Он встал, сверкнул зелеными глазами и крадучись отправился в детскую.
А за окном ветер и метель вели себя ниже всякой критики…
* * *
– Вы чего тут сидите? – нахмурившись и обведя детей жестким взглядом, проворчал Постулатов.
– Мы ничего, папочка. Мы сидим тихо.
– Сидите тихо?!
Леденящий душу смех Постулатова прозвучал в детской, сливаясь с воем бури за окном.
– А разве дети должны сидеть тихо? Детское это дело? Сейчас же чтобы резвиться, прыгать и смеяться.
Ну?!!
Детки заплакали.
– Простите, папочка… Мы больше никогда не будем…
– Что? Плакать? Немедленно же резвитесь, свиненки этакие! Ну, ты! Или смейся, или я с тебя три шкуры спущу. Я вам пропишу елку!..
Прижавшись друг к другу, забившись в угол, дети с ужасом глядели на искаженное лицо отца…
– Ах, так? Такое отношение? Не хотите веселиться?! Ну, так вы сейчас отведаете ремня!! Эй, кто там?! Где мой кожаный ремень!! Агафья! Лизавета! Подать ремень!!
Столпившись в дверях, все домочадцы с ужасом взирали на разъяренного хозяина.
– Куда девался ремень? Агафья!
– Не знаю, барин… я и то найти его не могу!.. Уж не в зеленом ли дедушкином сундуке?..
– Подальше, дьяволы, постарались засунуть. Прочь!! Я сам его найду!
И ринулся Постулатов в полутемный чулан, в котором стоял знаменитый дедушкин зеленый сундук.

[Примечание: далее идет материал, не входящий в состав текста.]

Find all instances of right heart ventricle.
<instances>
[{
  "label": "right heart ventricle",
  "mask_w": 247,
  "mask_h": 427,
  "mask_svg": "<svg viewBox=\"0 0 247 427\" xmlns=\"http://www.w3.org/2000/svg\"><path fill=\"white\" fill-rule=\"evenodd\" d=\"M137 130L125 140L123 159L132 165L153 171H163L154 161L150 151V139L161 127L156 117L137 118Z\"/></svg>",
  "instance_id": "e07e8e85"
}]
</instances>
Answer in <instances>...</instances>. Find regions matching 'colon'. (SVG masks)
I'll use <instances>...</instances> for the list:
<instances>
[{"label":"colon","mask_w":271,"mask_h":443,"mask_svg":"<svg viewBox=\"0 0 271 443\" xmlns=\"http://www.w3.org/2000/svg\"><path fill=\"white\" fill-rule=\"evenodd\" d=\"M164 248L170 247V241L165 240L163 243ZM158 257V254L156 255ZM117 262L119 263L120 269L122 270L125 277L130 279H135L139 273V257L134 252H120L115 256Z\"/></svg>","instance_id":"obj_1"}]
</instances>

В каждом благоустроенном семействе имеется какой-нибудь баул, сундук или просто коробка, в которую годами складывается всякая дрянь: сплющенная весенняя шляпка, два разрозненных тома «Нивы», испорченная мясорубка, засаленный галстук, бутылочки со старыми лекарствами, мужская сорочка с оторванными манжетами, пара граммофонных пластинок и изъеденная молью плюшевая кошка.
На письменных столах и туалетах тоже стоят маленькие коробочки, в которых годами копятся: шнурок от пенсне, полдесятка разнокалиберных пуговиц, поломанная запонка, английская булавка и позолоченная облезшая часовая цепочка.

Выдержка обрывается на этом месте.